The typical example Cocktail party problem: you are in a room with lots of different people having different conversations and your goal is to separate the different conversations. If you have a lot of microphones in the room, each and every of them will get a linear combination of all the conversation (some kind of noise). The goal of ICA is to disentangle these conversations from the noise.
This can be seen as dimensionality reduction if you have 200 microphones but only ten independent conversations, you should be able to represent them with ten independant variables from the ICA.

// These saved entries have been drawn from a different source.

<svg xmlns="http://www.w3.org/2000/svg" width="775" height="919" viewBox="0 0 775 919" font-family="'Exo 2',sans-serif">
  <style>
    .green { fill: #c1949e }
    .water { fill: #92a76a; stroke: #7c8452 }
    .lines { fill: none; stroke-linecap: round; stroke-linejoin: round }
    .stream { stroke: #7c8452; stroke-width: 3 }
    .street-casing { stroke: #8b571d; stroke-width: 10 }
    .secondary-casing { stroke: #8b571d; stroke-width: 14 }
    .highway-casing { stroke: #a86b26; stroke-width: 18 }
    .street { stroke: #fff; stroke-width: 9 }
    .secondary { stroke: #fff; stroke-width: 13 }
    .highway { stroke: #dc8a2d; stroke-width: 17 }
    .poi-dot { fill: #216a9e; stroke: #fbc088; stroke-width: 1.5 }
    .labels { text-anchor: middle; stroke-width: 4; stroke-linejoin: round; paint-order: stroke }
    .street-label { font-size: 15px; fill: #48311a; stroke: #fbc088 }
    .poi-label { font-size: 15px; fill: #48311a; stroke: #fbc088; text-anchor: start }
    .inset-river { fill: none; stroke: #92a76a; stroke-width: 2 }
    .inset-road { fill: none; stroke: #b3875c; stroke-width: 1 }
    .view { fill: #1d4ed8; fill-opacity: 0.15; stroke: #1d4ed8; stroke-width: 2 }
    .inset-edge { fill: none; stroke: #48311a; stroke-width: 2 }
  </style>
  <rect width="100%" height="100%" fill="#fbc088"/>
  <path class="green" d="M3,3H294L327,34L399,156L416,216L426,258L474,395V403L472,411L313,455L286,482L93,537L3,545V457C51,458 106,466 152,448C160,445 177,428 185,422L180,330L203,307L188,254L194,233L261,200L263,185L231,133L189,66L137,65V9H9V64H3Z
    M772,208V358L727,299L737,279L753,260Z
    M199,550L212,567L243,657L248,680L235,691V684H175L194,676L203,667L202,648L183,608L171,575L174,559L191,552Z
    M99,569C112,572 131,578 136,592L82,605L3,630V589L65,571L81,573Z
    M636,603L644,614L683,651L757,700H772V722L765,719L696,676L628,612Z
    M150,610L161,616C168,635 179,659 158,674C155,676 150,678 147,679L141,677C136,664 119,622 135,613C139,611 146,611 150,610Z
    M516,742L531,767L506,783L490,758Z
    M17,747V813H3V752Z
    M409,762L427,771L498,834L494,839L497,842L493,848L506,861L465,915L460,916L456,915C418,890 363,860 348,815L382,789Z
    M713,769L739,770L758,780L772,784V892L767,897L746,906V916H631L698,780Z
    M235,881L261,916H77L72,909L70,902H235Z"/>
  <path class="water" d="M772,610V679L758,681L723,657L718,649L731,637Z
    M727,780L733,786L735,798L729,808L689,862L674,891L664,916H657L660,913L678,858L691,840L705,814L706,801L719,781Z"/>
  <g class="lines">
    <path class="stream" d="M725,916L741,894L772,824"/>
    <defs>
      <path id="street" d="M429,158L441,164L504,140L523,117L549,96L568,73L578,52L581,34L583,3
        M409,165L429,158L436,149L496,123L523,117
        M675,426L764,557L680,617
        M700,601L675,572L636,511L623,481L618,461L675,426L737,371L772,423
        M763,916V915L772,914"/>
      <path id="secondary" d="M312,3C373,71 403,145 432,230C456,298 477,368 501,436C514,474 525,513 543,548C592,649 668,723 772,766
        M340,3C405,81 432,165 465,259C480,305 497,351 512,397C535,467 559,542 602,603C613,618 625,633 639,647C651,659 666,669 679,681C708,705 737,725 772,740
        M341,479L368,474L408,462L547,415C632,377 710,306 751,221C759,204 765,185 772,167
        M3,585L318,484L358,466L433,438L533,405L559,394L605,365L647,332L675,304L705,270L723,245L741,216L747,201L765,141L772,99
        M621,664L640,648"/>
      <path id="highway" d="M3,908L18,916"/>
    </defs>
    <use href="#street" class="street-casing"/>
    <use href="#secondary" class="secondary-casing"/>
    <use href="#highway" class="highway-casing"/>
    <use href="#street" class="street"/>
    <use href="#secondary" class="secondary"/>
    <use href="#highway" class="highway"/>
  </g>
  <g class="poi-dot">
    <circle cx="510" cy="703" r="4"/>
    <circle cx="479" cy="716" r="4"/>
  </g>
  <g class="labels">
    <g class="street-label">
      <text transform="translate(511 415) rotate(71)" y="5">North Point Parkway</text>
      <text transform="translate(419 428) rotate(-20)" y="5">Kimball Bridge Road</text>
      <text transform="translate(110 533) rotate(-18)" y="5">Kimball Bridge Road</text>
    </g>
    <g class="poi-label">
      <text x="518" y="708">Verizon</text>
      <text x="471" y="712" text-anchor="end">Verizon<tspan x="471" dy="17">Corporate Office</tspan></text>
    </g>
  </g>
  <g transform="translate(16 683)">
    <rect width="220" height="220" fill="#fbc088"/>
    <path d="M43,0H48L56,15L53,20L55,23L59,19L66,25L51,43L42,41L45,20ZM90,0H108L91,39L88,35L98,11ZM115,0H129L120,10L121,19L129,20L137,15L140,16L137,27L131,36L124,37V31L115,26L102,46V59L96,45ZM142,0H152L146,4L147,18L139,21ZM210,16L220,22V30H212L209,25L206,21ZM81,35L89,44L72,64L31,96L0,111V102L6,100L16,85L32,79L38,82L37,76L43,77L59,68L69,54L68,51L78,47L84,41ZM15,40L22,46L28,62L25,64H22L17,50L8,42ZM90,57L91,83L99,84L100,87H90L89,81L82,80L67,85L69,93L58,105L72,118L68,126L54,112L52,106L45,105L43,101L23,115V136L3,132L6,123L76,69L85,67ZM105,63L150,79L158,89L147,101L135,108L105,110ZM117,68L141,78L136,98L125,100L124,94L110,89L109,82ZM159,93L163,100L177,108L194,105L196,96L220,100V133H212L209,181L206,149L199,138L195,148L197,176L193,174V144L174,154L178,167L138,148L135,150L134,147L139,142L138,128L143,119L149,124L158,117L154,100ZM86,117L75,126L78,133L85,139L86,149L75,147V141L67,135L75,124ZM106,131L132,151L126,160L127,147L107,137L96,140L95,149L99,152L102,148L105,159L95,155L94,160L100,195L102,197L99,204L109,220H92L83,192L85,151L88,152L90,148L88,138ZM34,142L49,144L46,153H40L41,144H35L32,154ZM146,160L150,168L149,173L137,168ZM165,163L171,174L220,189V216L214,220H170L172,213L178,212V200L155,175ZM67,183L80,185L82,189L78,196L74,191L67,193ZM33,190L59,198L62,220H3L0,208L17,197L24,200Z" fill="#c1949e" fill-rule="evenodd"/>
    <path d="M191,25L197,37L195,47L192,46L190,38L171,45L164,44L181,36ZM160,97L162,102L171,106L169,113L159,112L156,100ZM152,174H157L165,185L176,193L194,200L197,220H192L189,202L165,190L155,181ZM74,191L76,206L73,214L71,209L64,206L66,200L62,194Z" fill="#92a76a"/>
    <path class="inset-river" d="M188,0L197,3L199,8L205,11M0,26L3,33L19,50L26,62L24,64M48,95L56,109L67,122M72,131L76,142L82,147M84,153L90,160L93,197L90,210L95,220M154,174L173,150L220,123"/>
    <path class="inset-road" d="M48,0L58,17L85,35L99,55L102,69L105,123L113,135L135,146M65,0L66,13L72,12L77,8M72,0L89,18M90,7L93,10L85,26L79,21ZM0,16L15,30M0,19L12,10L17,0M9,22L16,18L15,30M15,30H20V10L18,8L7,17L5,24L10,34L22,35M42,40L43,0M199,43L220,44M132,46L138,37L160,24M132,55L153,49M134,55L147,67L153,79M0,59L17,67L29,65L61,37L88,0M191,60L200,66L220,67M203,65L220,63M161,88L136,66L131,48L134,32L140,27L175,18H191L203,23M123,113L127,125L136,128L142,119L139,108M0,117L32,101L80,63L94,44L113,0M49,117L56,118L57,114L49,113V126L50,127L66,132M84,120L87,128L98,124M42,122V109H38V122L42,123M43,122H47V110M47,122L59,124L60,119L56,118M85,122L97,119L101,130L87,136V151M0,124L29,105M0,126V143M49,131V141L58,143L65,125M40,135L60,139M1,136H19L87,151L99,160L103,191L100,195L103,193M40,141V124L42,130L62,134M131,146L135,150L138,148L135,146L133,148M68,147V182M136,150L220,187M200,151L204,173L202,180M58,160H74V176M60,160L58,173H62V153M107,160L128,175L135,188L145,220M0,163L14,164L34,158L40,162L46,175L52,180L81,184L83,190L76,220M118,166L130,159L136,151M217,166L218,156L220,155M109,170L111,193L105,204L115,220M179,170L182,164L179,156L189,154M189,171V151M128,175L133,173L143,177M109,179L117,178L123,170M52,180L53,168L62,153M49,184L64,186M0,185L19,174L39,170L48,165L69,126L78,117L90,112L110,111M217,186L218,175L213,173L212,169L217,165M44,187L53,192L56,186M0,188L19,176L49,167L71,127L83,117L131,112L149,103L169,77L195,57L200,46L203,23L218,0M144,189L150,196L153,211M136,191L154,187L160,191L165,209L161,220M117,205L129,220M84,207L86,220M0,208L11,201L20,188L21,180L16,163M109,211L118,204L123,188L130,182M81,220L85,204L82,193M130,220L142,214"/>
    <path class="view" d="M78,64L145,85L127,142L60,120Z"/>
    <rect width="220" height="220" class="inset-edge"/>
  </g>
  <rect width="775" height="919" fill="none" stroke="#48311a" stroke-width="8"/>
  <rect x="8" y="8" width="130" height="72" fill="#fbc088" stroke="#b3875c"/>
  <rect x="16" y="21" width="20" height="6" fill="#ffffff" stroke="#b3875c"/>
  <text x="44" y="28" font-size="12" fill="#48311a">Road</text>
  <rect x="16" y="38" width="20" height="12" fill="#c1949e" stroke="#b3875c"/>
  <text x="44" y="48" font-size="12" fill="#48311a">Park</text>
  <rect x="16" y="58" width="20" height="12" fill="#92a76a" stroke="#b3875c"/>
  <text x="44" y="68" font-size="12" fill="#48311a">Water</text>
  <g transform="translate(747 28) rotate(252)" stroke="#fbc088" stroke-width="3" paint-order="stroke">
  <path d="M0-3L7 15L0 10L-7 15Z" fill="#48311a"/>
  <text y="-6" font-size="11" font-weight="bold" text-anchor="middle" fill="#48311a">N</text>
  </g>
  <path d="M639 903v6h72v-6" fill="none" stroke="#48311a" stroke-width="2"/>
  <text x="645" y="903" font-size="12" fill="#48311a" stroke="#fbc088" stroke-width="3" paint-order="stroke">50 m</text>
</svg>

Autoencoder is a powerful method to reduce the dimensionality of data. It is composed of a neural network (it can be feed-forward, convolutional or recurrent, most of the architecture can be adapted into an autoencoder) which will try to learn its input. For instance, an autoencoder trained on images will try to reconstruct these images.
In addition to this, the autoencoder has a bottleneck, the number of neurons in the autoencoder’s hidden layers will be smaller than the number of input variables. Hence, the autoencoder has to learn a compressed representation of the data where the number of dimensions is the number of neuron in the smallest hidden layer.
The main advantages of autoencoder are their non-linearity and how flexible they can be.
T-SNE or t-distributed stochastic neighbor embedding is mainly used to fit data from large dimensions in 2D or 3D space. That is the technique we used to fit and visualize the twitter data in our analysis of French election. The main idea behind T-SNE is that nearby point in the original space should be close in the low dimensional space while distant point should also be distant in the smaller space.
T-sne is highly non-linear, is originally non-parametric, dependant on the random seed and does not keep distance alike. Hence, I mainly use it to plot high dimension and to visualise cluster and similarity.
NB: There is also a parametric variant which seems less widely used than the original T-SNE.
Here ends our presentation of the most widely used dimensionality reduction techniques.